Northern Power Systems
- Company type: Public
- Industry: Wind Power Solar Power
- Founded: 1974
- Headquarters: Bisaccia, Avellino, Italy
- Area served: Worldwide
- Products: Wind turbines
- Services: Design Installation Manufacturing Solar Energy Systems Operations and Maintenance
- Website: https://www.nps100.com/wp/

= Northern Power Systems =

Wind turbine company

Northern Power Systems is a renewable energy company specializing in the design, manufacturing, installation and deployment of small to medium-scale wind turbines and solar energy systems for commercial and industrial applications. Headquartered in Italy, the company operates globally with a strong focus on distributed energy generation, microgrids, and remote power solutions.

== History ==
Northern Power Systems was originally founded in 1974 as North Wind Power Company in Warren, Vermont, USA. In its early years, the company pioneered the development of high-reliability wind turbines, particularly for remote and extreme environments. In 1978, it was awarded a contract by the U.S. Department of Energy to develop the HR2, a 2.2 kW direct-drive wind turbine, which became widely adopted for its durability and performance.

**Stored data entries:**
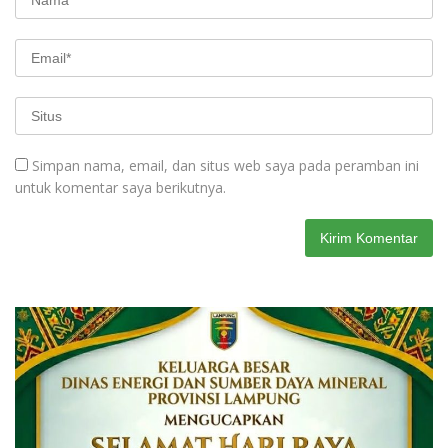
Simpan nama, email, dan situs web saya pada peramban ini
untuk komentar saya berikutnya.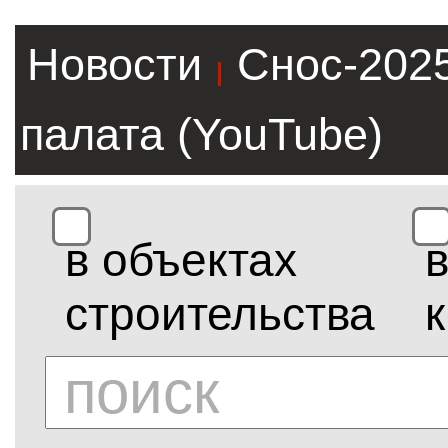
Новости
Снос-202
|
палата (YouTube)
в объектах
строительства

**Tasks and exercises:**
**a)** Quote the Northern Power Systems article starting with "Northern Power Systems is" and going on through "durability and performance.".
**b)** Summarize the Northern Power Systems article in two sentences.
**c)** Write what follows the final sentence of the Northern Power Systems article.

**List of answers:**
**a)**
Northern Power Systems is a renewable energy company specializing in the design, manufacturing, installation and deployment of small to medium-scale wind turbines and solar energy systems for commercial and industrial applications. Headquartered in Italy, the company operates globally with a strong focus on distributed energy generation, microgrids, and remote power solutions.

== History ==
Northern Power Systems was originally founded in 1974 as North Wind Power Company in Warren, Vermont, USA. In its early years, the company pioneered the development of high-reliability wind turbines, particularly for remote and extreme environments. In 1978, it was awarded a contract by the U.S. Department of Energy to develop the HR2, a 2.2 kW direct-drive wind turbine, which became widely adopted for its durability and performance.

**b)** Northern Power Systems is an Italy-based renewable energy company that designs, manufactures, installs and deploys small to medium-scale wind turbines and solar energy systems for commercial and industrial applications worldwide. It was founded in 1974 as North Wind Power Company in Warren, Vermont, and in 1978 won a U.S. Department of Energy contract to develop the HR2, a 2.2 kW direct-drive wind turbine.

**c)**
During the 1990s, Northern Power Systems developed its first 100 kW wind turbine, tested and proven in Alaska. This model evolved into the NPS 100, a permanent magnet direct drive (PMDD) turbine known for its efficiency and low maintenance requirements. In the 2000s, the company began series production of the NPS 100 and briefly entered the utility-scale market with the NPS 2.3-93 turbine, before selling that division to WEG in 2015.

In 2014, the company established a European operational branch in Italy, which successfully installed and managed over 450 turbines in just four years. Following a management buyout in 2019, the European branch became an independent company, acquiring exclusive licenses on NPS technology and relocating its headquarters to Italy.

In 2023, Northern Power Systems re-entered the U.S. market, driven by policy support from the Inflation Reduction Act (IRA), marking a new phase of international growth.

== Technology and Services ==
Northern Power Systems’ wind turbines are based on Permanent Magnet Direct Drive (PMDD) technology, which eliminates the need for a gearbox and minimizes energy losses. This results in higher efficiency, reduced maintenance, and greater durability—especially in harsh environments such as the Arctic and the Caribbean. The NPS 100 turbine has logged over 79 million operating hours, with more than 900 units installed worldwide.

In addition, Northern Power Systems developed a digital monitoring and control platform that enables remote diagnostics, predictive maintenance, and real-time performance optimization for both wind and solar assets.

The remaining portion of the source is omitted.